European air traffic control (ATC) organisation Eurocontrol has hit back at claims by the Association of European Airlines (AEA) that ATC strategies have failed, causing delays to rise to a "critical level".

Eurocontrol says that the AEA's criticisms are "inaccurate, misleading and unsubstantiated". It claims the implication that Eurocontrol has failed to improve the delay situation is "an incorrect assessment of the concerted effort-to resolve ATC problems in Europe".

According to the AEA, in 1997 punctuality deteriorated for the fourth successive year, with 19.5% of departures delayed by more than 15min - 1% worse than in 1996. "This brings the industry back virtually to the level experienced in the crisis years of 1988-90, with all the improvements since then subsequently lost," says the AEA.

The AEA argues that more than 60% of delays were infrastructure-related, rising to about 65%in the busier second and third quarters.

AEA secretary-general Karl-Heinz Neumeister dismisses the various strategies adopted to rationalise European airspace - most recently the gate to gate concept of the ATM 2000+ strategy - as "a lot of papers and good intentions -the airline passenger does not need to know what these [strategies] stand for.
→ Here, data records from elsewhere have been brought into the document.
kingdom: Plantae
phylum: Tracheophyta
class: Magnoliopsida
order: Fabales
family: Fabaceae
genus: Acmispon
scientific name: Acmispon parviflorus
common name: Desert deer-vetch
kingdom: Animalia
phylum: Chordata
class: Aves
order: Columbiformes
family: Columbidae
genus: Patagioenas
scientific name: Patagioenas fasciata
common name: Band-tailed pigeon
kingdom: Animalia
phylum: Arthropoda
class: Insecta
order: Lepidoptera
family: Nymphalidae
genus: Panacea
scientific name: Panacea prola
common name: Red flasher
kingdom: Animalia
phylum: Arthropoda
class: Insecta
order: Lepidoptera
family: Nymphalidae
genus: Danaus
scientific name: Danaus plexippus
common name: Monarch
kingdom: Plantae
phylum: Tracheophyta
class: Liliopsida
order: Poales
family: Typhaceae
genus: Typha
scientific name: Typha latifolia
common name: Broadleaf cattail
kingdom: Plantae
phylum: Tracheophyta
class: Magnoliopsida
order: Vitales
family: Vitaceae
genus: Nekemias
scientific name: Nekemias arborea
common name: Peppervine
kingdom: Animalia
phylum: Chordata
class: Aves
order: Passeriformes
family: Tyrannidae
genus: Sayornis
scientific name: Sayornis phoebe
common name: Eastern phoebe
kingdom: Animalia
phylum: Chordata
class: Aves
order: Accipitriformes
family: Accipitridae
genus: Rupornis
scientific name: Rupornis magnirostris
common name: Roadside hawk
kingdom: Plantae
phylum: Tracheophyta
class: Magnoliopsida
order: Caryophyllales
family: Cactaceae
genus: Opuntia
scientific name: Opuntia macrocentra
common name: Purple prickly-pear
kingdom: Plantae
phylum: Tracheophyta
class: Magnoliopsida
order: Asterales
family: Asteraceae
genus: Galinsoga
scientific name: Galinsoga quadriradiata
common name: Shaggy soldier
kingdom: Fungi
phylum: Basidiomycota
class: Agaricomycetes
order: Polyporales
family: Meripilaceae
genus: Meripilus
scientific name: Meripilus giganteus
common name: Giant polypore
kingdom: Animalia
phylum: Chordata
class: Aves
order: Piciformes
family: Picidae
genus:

All he or she needs to know is that these efforts were supposed to speed his or her progress from one airport to another, and evidently they have failed to deliver".

While acknowledging that ATC has more traffic to handle than ever, Neumeister says that "this is not something the airlines should apologise for".

The ATM 2000+ strategy aims to achieve uniform use of European airspace by 2005, followed by a new European management system by 2010. The scheme is to be presented to European transport ministers for approval in the second half of next year.

Eurocontrol responded to the criticism, saying that, while traffic rose by 7%in 1997 compared with the previous year, its figures reveal that total ATC-related delays remained the same and the average delay per flight decreased. It shows that additional ATC capacity has been introduced as a result of Eurocontrol activities such as the European ATC Harmonisation and Integration Programme (EATCHIP) and the Central Flow Management Unit.

"EATCHIP itself has already managed to achieve considerable progress in European air traffic management [ATM]. Furthermore, the ATM 2000+ strategy and the individual projects supporting it-will do much to relieve the actual congestion in European airspace, despite the relentless growth of air traffic," says Eurocontrol.

The organisation agrees that delays are "at an unacceptable level", but insists that only 20% are directly related to ATC, with factors such as weather, ground handling, airport management and the airlines responsible for the rest.